The arterial segments may also be manipulated to augment injury with endovascular insertion and manipulation of wire loops, coils or filaments, insufflation with air, external compression or electrical stimulation, application of chemicals, temperature extremes or energy, or the placement of temporary or permanent implants such as endovascular stents. The animals can be selected from a group consisting of those animals with genetic predisposition to disease or those provided with dietary supplementation that induces disease.
2. Cellular Implants
While the invention above is described by the infusion of cholesterol and macrophages, it should be noted that a variety of substances or cell-types could be infused into or around the arterial wall in order to better understand the atherosclerotic process and to create more human-like atheroma. In addition, the process could also be used to deliver cells such as endothelial cells that have a natural or induced ability to limit cellular proliferation and therefore prevent excessive arterial narrowing.
Cells (endothelial and other types) are grown to confluency through standard cell-culture techniques. They are trypsinized in order to cause their detachment and placed in a solution of phosphate buffered or normal saline. The solutions may be approximately 10-15 million/ml but may differ depending on the material that was selected. They then can be delivered through a device such as the Infiltrator Catheter from Interventional Technologies Inc. Cells can also be embedded within polymeric foams, gels, matrices, or solutions or implanted on the surface of materials and then injected in and/or around a blood vessel.
The cells, their constituents or products may be selected from the group consisting of leukocytes, monocytes, macrophages, eosinophils, basophils, polymorphonucleur leukocytes, smooth muscle cells, endothelial cells, platelets, osteoclasts, osteoblasts, cartilage, or bone. Adjunctive compounds that might be injected along with, before or after the injection of cells, cell constituents or products might, include EDTA, lipopolysaccharide, oils, lipids, fats, or triglycerides. Further more, the cell constituents may be selected from the group consisting of DNA, oligonucleotides, mitochondria, and biochemical compounds such as proteins, polysaccharides, prostaglandins, or endothelial-derived constructing factor.

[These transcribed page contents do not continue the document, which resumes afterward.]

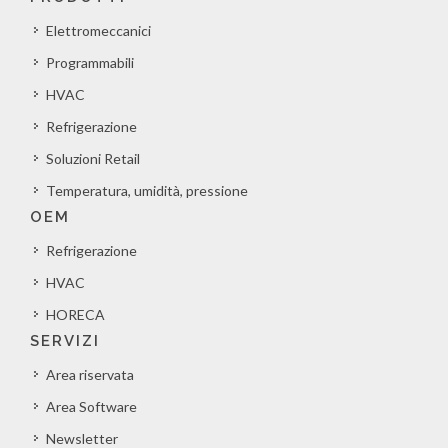
Elettromeccanici
Programmabili
HVAC
Refrigerazione
Soluzioni Retail
Temperatura, umidità, pressione
OEM
Refrigerazione
HVAC
HORECA
SERVIZI
Area riservata
Area Software
Newsletter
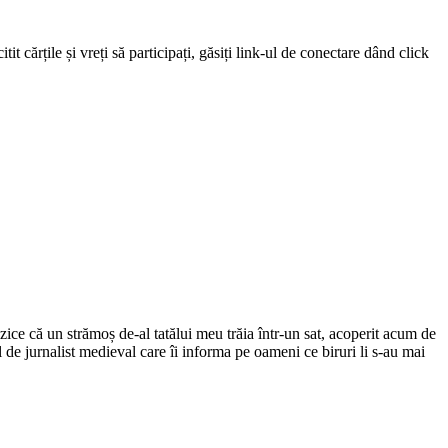
 cărțile și vreți să participați, găsiți link-ul de conectare dând click
ce că un strămoș de-al tatălui meu trăia într-un sat, acoperit acum de
el de jurnalist medieval care îi informa pe oameni ce biruri li s-au mai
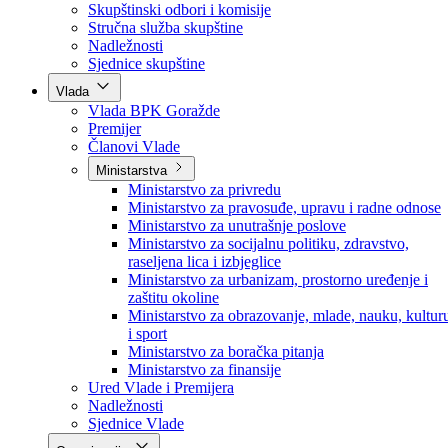
Poslanici po strankama
Poslanici po klubovima naroda
Kolegij skupštine
Skupštinski odbori i komisije
Stručna služba skupštine
Nadležnosti
Sjednice skupštine
Vlada
Vlada BPK Goražde
Premijer
Članovi Vlade
Ministarstva
Ministarstvo za privredu
Ministarstvo za pravosuđe, upravu i radne odnose
Ministarstvo za unutrašnje poslove
Ministarstvo za socijalnu politiku, zdravstvo,
raseljena lica i izbjeglice
Ministarstvo za urbanizam, prostorno uređenje i
zaštitu okoline
Ministarstvo za obrazovanje, mlade, nauku, kultur
i sport
Ministarstvo za boračka pitanja
Ministarstvo za finansije
Ured Vlade i Premijera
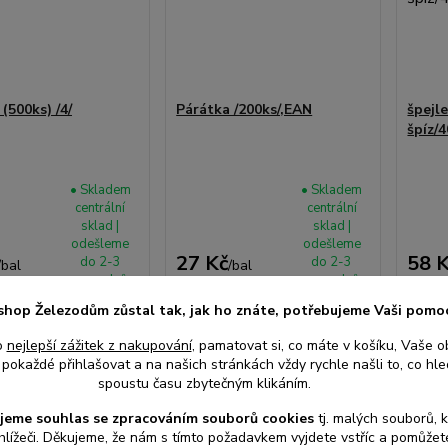
(500ks) /4/
Párátka /200ks/,EAN
špejl
špíz/4
• Skladem
• Skladem
centrální
centrální
sklad |
sklad |
odešleme
odešleme
27 Kč
58 
do 2-3
do 2-3
/
bal
/
bal
prac. dnů
prac. dnů
z DPH
22 Kč
bez DPH
48 Kč
shop Železodům zůstal tak, jak ho znáte, potřebujeme Vaši pomo
o
nejlepší zážitek z nakupování
, pamatovat si, co máte v košíku, Vaše o
at do košíku
Přidat do košíku
Při
pokaždé přihlašovat a na našich stránkách vždy rychle našli to, co hled
spoustu času zbytečným klikáním.
jeme souhlas s
e
zpracováním souborů cookies
t
j. malých souborů, 
hlížeči. Děkujeme, že nám s tímto požadavkem vyjdete vstříc a pomůže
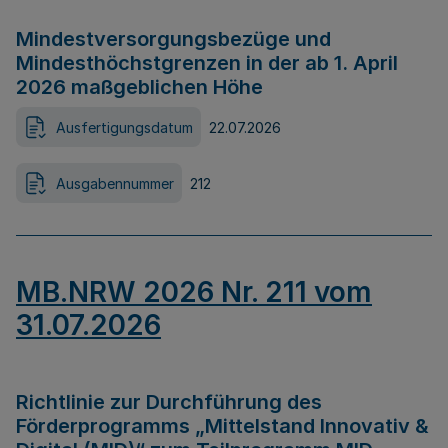
Mindestversorgungsbezüge und
Mindesthöchstgrenzen in der ab 1. April
2026 maßgeblichen Höhe
Ausfertigungsdatum
22.07.2026
Ausgabennummer
212
MB.NRW 2026 Nr. 211 vom
31.07.2026
Richtlinie zur Durchführung des
Förderprogramms „Mittelstand Innovativ &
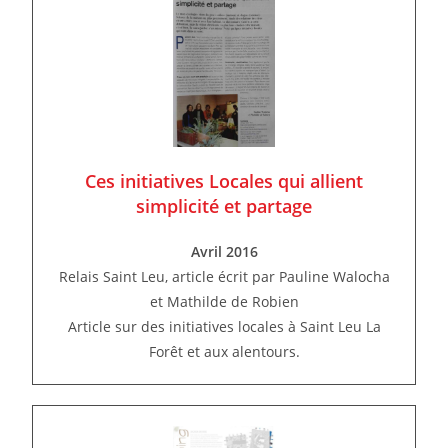
Ces initiatives Locales qui allient
simplicité et partage
Avril 2016
Relais Saint Leu, article écrit par Pauline Walocha
et Mathilde de Robien
Article sur des initiatives locales à Saint Leu La
Forêt et aux alentours.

The lesions that are produced using the above method may be utilized to test methods of healing lesions within the walls of tubular tissues through the introduction of cells, cell elements and chemical or pharmacological compounds from the lumen of the tubular tissue into or around the wall of the tubular tissue. The tissue is an element of the cardiovascular, gastrointestinal, genitourinary, respiratory, or nervous systems, wherein the tubular tissue is subjected to intervention including mechanical, chemical, pharmacological, temperature or energy application. The infused cells include endothelial cells, leukocytes, monocytes, macrophages, smooth muscle cells, platelets, or genetically engineering cells. The genetically engineering cells secrete factors, compounds, cellular elements that inhibit smooth muscle cell proliferation, migration, or transformation, inflammation, vascular remodeling, thrombosis, or tissue hyperplasia.
Although the present invention has been shown and described with respect to several preferred embodiments thereof, various changes, omissions and additions to the form and detail thereof, may be made therein, without departing from the spirit and scope of the invention.